### Given text
***

Here we define the Preprocessor class. The preprocessor is used for Lowercasing, Punctuation Removal, Tokenizing, Stopword Removal and Stemming.

In [9]:
from nltk.corpus import stopwords
from nltk.tokenize import word_tokenize
from nltk.stem import PorterStemmer

nltk.download("stopwords")
nltk.download("punkt")
nltk.download("wordnet")  # Download WordNet data


class Preprocessor:
    """
    Preprocessor class implements the preprocessing steps for the documents and queries.
    It performs the following steps:
        1. Lowercase
        2. Remove punctuation
        3. Tokenize
        4. Remove stopwords
        5. Stemming

    Both for the documents and the queries.
    """

    def __init__(self):
        """Initialize the basic preprocessing structures."""
        self.stemmer = PorterStemmer()
        self.stopwords = set(stopwords.words("english"))
        self.punctuation = set(string.punctuation)

    def preprocess(self, documents):
        """Preprocess a collection of documents.

        Args:
            documents (list or dict): list or dict{id: document} of documents to be preprocessed

        Raises:
            TypeError: In case the documents are not a list or a dictionary

        Returns:
            list or dict: The tokenized documents
        """
        tokenized_docs = []
        if isinstance(documents, list):
            tokenized_docs = self.preprocess_document_list(documents)
        elif isinstance(documents, dict):
            tokenized_docs = self.preprocess_document_dict(documents)
        else:
            raise TypeError("Documents must be either a list or a dictionary")

        return tokenized_docs

    def preprocess_query(self, query):
        """Preprocess a query

        Args:
            query (str): The query to be processed

        Returns:
            list: Preprocessed query terms
        """
        query = self.tolowercase(query)
        query = self.remove_punctuation(query)

        query_tokens = self.tokenize(query)
        query_tokens = self.remove_stopwords(query_tokens)

        query_tokens = self.stem(query_tokens)

        return query_tokens

    def preprocess_document_list(self, document_list):
        """Preprocess a list of documents

        Args:
            document_list (_type_): _description_

        Returns:
            list: list of tokenized documents
        """
        tokenized_docs = []
        for i in range(len(document_list)):
            tokenized_docs.append(self.preprocess_doc(document_list[i]))

***

### Given information

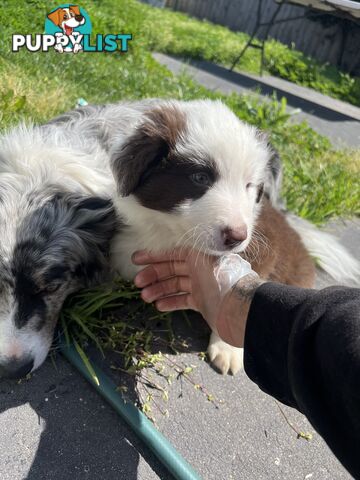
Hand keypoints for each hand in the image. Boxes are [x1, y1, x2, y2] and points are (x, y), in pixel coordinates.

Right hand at [132, 249, 261, 346]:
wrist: (241, 310)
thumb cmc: (223, 283)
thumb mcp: (203, 261)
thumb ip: (189, 255)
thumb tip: (172, 251)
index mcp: (201, 256)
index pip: (172, 253)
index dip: (154, 256)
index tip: (136, 260)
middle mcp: (201, 269)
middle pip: (172, 269)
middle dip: (154, 275)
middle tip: (137, 283)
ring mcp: (202, 286)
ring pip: (176, 285)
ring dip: (159, 290)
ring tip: (145, 297)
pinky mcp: (204, 302)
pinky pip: (183, 299)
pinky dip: (171, 302)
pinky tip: (159, 305)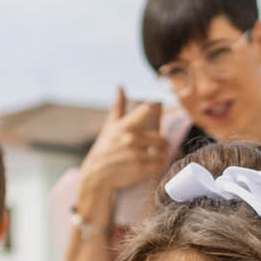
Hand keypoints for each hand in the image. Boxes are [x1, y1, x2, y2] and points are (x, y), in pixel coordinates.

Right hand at [78, 86, 168, 201]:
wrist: (96, 175)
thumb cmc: (105, 148)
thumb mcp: (109, 126)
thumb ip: (118, 106)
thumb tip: (120, 86)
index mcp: (124, 127)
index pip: (140, 113)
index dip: (148, 108)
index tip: (153, 105)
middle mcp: (130, 140)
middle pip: (161, 139)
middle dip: (163, 144)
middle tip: (162, 147)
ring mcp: (135, 155)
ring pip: (162, 154)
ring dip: (163, 157)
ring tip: (158, 158)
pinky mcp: (139, 170)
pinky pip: (159, 167)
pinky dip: (160, 168)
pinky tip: (155, 167)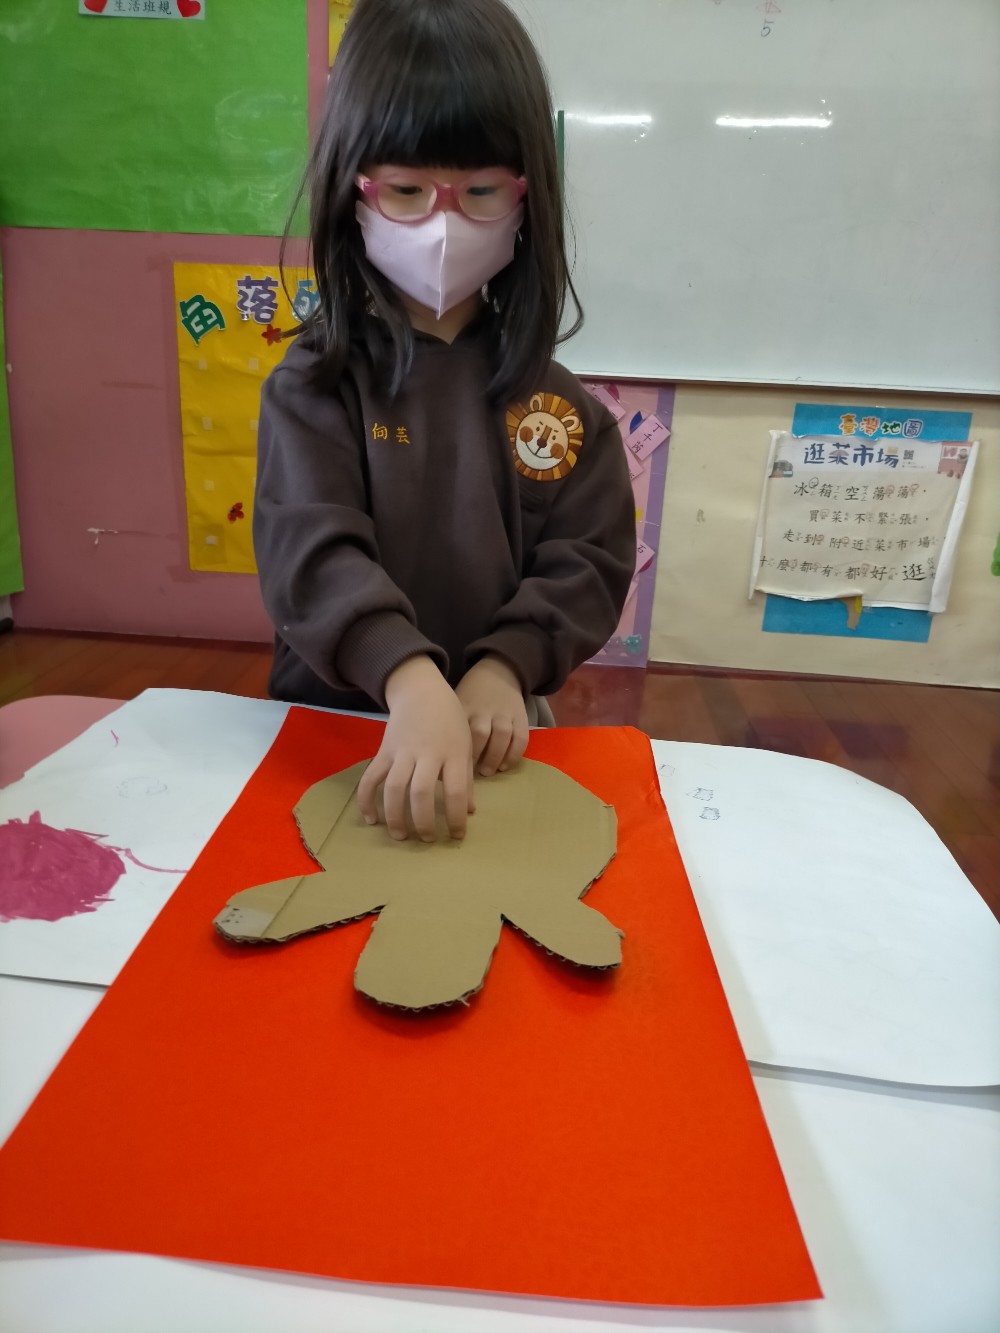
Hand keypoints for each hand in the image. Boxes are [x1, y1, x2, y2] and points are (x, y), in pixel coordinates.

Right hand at [357, 656, 473, 841]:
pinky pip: (371, 778)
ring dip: (395, 816)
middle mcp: (427, 753)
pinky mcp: (383, 751)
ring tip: (400, 836)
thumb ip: (465, 778)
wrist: (421, 691)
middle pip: (420, 792)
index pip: (455, 791)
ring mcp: (402, 751)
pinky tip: (371, 819)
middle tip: (426, 839)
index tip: (455, 836)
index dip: (456, 817)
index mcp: (453, 752)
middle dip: (423, 821)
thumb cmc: (449, 720)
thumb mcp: (465, 745)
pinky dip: (366, 800)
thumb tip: (468, 812)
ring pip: (394, 788)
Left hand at [456, 656, 529, 777]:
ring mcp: (504, 713)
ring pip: (502, 735)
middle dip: (476, 755)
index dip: (456, 751)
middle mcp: (484, 710)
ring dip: (495, 757)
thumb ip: (448, 727)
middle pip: (480, 733)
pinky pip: (521, 737)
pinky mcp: (520, 716)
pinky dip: (514, 754)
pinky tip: (505, 766)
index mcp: (464, 707)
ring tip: (487, 772)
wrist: (497, 672)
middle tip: (471, 773)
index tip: (451, 768)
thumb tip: (438, 762)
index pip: (458, 730)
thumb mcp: (454, 703)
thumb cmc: (470, 695)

***

### Directions
[A] From the Preprocessor code, could you print the passage starting with "Both for the" and going on through "self.stemmer = PorterStemmer()"?
[B] Answer these questions from the Preprocessor code:
(i) Which stemmer class does the Preprocessor create when it is initialized?
(ii) What type of error does the preprocess method raise when the documents are neither a list nor a dictionary?
(iii) Which language's stopword list does the Preprocessor load?

### Answers for this exercise
[A]
Both for the documents and the queries.
    """

    def __init__(self):
        """Initialize the basic preprocessing structures."""
        self.stemmer = PorterStemmer()

[B]
(i) PorterStemmer
(ii) TypeError
(iii) English